> [WRITTEN TASK 1]
In the excerpt about Ćopić and Šarić, how much money did Lafino Trade transfer to Agrocoop in December 2008?

> [EXCERPT PROVIDED]
◆ ◆ ◆
Ćopić, in interviews with reporters from the Centers for Investigative Reporting in Sarajevo and Belgrade just days before his arrest, denied he had taken money from Šarić to launder it on behalf of the wanted drug lord. He said Šarić owed him the money for the sale of Mitrosrem, one of Serbia’s biggest agricultural companies. Agrocoop had made payments to privatize the Bijeljina Sugar Factory at the same time it was receiving money from Šarić, CIN reported in an article after his arrest.
According to Ćopić, Šarić bought Mitrosrem, one of the Serbia’s largest agricultural firms with over 500 employees and land of over 8,500 hectares, but has never paid him the full amount. Serbian authorities last year blocked the sale of Mitrosrem after an indictment against Šarić was filed for narcotics trafficking.
The prosecutors found that Lafino Trade in December 2008 transferred €1.5 million to Agrocoop. On the same day, Agrocoop transferred €620.000 to Pavlović International bank in Bijeljina to purchase the debt of the Bijeljina Sugar Factory from the bank.
◆ ◆ ◆
(Chart comprehension data)
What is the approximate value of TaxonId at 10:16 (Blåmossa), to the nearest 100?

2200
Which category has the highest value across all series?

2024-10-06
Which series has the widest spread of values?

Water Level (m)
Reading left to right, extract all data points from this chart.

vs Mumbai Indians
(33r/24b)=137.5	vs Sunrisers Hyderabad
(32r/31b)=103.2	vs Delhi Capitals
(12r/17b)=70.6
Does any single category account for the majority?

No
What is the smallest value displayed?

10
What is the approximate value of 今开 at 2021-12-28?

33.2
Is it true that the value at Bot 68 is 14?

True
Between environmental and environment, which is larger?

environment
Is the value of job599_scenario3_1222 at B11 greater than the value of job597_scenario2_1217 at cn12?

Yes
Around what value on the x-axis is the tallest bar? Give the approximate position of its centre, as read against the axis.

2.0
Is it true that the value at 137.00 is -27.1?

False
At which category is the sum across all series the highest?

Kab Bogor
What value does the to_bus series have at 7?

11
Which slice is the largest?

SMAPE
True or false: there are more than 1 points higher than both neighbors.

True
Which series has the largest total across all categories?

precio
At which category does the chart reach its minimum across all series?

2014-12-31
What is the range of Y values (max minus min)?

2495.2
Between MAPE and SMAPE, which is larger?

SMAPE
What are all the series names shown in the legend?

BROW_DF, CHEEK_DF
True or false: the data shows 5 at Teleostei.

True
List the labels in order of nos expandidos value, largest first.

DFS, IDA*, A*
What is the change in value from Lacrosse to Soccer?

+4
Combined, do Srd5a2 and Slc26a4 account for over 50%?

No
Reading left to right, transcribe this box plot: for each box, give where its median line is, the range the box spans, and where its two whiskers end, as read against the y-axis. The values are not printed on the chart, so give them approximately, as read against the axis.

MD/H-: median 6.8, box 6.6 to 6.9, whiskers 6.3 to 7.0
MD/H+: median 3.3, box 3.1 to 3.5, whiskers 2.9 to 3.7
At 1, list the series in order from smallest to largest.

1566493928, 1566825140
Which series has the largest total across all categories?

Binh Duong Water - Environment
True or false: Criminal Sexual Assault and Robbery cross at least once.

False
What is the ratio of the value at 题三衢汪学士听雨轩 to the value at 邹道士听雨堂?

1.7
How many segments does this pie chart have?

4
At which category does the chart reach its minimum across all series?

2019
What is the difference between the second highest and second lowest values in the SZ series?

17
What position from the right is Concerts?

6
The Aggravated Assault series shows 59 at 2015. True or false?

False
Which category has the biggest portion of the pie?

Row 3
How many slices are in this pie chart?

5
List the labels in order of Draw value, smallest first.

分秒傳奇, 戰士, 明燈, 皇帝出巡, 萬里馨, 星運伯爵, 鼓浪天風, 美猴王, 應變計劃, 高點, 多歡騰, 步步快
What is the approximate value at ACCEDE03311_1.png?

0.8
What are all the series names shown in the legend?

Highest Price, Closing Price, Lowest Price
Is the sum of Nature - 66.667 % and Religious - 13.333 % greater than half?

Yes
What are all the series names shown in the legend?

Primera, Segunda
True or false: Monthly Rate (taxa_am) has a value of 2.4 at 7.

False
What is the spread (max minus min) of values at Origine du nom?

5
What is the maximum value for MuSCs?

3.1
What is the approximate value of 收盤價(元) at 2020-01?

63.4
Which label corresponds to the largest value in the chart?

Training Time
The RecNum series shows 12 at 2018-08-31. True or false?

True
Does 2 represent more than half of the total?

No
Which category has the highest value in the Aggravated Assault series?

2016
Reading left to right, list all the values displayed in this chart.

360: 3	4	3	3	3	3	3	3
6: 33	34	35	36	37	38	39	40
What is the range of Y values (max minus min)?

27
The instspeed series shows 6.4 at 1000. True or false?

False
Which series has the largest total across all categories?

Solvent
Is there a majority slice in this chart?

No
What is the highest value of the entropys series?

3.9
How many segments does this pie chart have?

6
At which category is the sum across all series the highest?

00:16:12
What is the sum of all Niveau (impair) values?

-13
◆ ◆ ◆
> [WRITTEN TASK 2]
Format the chart comprehension rows as a JSON list of strings, one string per line and blank lines omitted, from the first line of the rows up to and including the line with "What is the approximate value of 今开".

> [SOLUTION 1]
€1.5 million

> [SOLUTION 2]
[
  "What is the approximate value of TaxonId at 10:16 (Blåmossa), to the nearest 100?",
  "2200",
  "Which category has the highest value across all series?",
  "2024-10-06",
  "Which series has the widest spread of values?",
  "Water Level (m)",
  "Reading left to right, extract all data points from this chart.",
  "vs Mumbai Indians",
  "(33r/24b)=137.5\tvs Sunrisers Hyderabad",
  "(32r/31b)=103.2\tvs Delhi Capitals",
  "(12r/17b)=70.6",
  "Does any single category account for the majority?",
  "No",
  "What is the smallest value displayed?",
  "10",
  "What is the approximate value of 今开 at 2021-12-28?"
]